Dio’s incredibly loyal second-in-command, Vanilla Ice will stop at nothing to help Dio. Whenever his master is besmirched or insulted he goes into a blind rage. He is even willing to cut his head off for Dio. He is also turned into a vampire. His stand is Cream, which turns itself into a black void to consume space & time.
The first JoJo game is an impressive debut, introducing the gorgeous visual style and animation that the series would be known for. Capcom did a great job of capturing the source material perfectly. From the very start with the voice acting of Jotaro (provided by Kiyoyuki Yanada) and the character select screen depicted as a manga panel, the game reeks of authenticity towards the source material.
The story introductions for the characters in arcade mode are likewise accompanied with redrawn and coloured panels from the manga, a very distinct presentational choice. (The translation for the English version is slightly censored.) It would however have been preferable to have speech to go along with the text. This would then complete the transformation from the manga into a full-blown video game adaptation.
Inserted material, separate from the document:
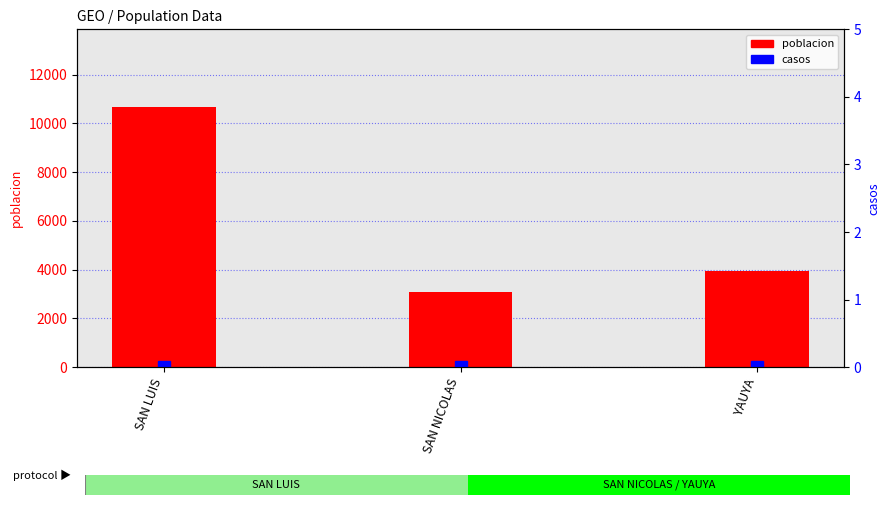

How many bars are there in total?

6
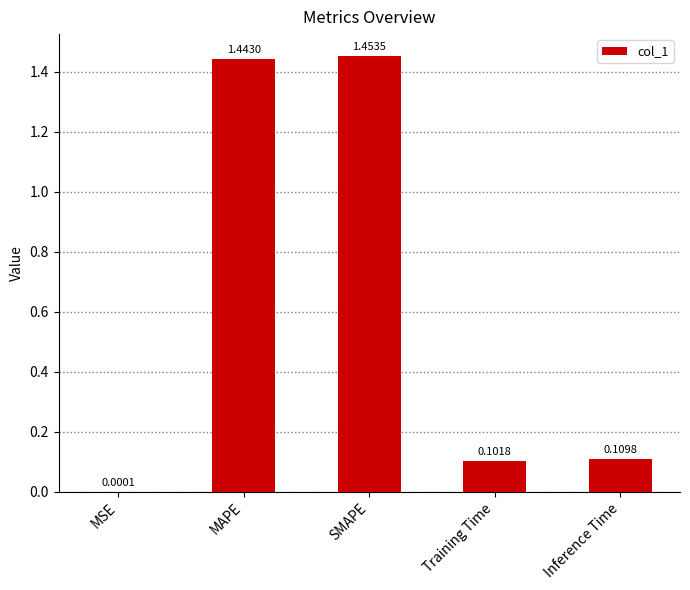

Where is the data nearest to the value 0?

MSE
With voice being present throughout the rest of the game, you would think this would be a natural conclusion.
The roster may be a little on the small side with only twelve characters total (two of which are unlockable but not all that different), but there is a variety in play style between most of the selectable core characters. Some may find the secret characters disappointing, as both of them are based on already playable characters just with some slight alterations.
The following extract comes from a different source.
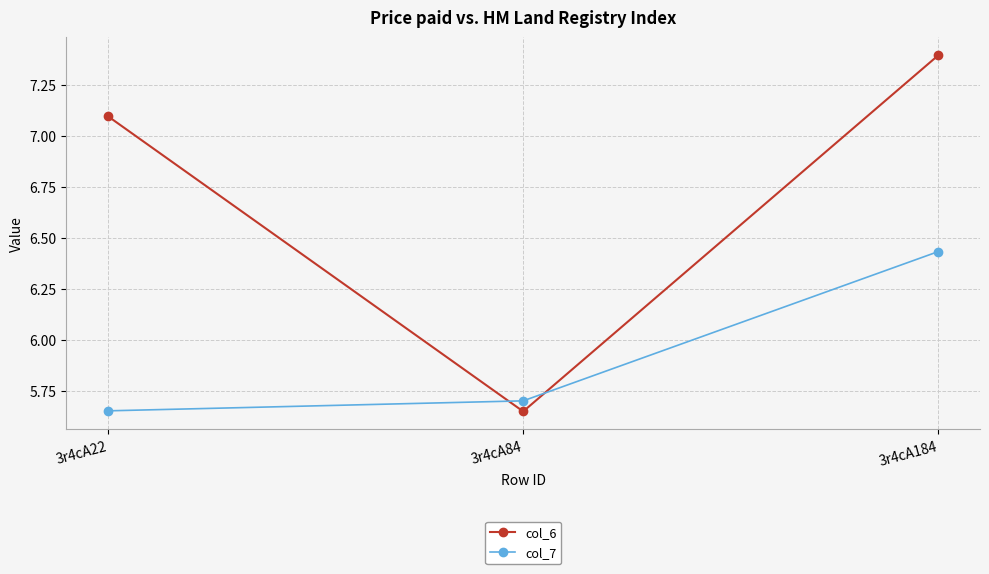

What is the value of the col_6 point at the 3rd from the left?

7.4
One key character of note is the character of Midler. She is shown in the manga as a body with no visible face for a grand total of two panels. Per Capcom’s request, Arak then developed the character design fully. Fast forward to the game and Midler has turned into a belly dancer with an all new character design specifically for this game.
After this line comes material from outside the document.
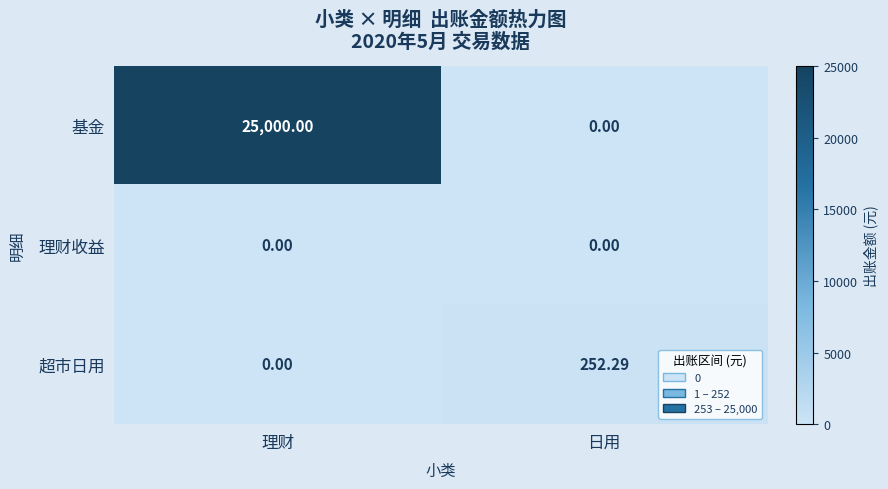

Between 理财 and 日用, which series saw the biggest shift?

基金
In fact, the level of fan service within the game is outstanding. A variety of easter eggs for long time fans of the series fill the game at every opportunity. Beyond the individual characters all having story modes, Capcom placed little individual touches, like Joseph Joester’s infamous “OH MY GOD” line. The references also get more obscure and hardcore throughout the game. For example, Alessi’s technique turns opponents into virtually unknown side characters, showing just how much Capcom pulled from the source material. This level of fan service also carries over to the presentation of the game, with Japanese graphical “sound effects” ripped directly from the manga during special attacks, tarot cards for each Stand during story mode and D’arby sealing souls into poker chips on the continue screen.
Something must also be said for the authenticity of the characters in the game. Rather than Capcom making up their own moves and techniques (as is common with many anime and other licensed games), every attack, every taunt is lifted directly from the manga, creating a faithful and legitimate JoJo experience.
There are a few issues with the game. First, some may find the arcade mode a little easy as the regular cast are not that difficult to dispose of. The sub-boss Vanilla Ice (Iced in the English version), however, is very cheap towards newcomers, because of his strong attacks which come out of nowhere and leave him virtually invulnerable. Once you get the hang of the attack patterns, though, he is relatively easy to defeat.
The cut scenes, while well animated, do not have much in the way of action or movement. They just narrate events pre and post fight, leaving the vast majority of them to be filled with conversation. This means that while they are presented well, they can be slightly wooden and uninteresting.
Overall, JoJo’s Venture is a solid 2D fighter based on the classic Capcom Street Fighter gameplay, which makes it very playable even 10 years later. On top of that, its characterization is strong and distinct from most other fighters, making for a very unique fighting game.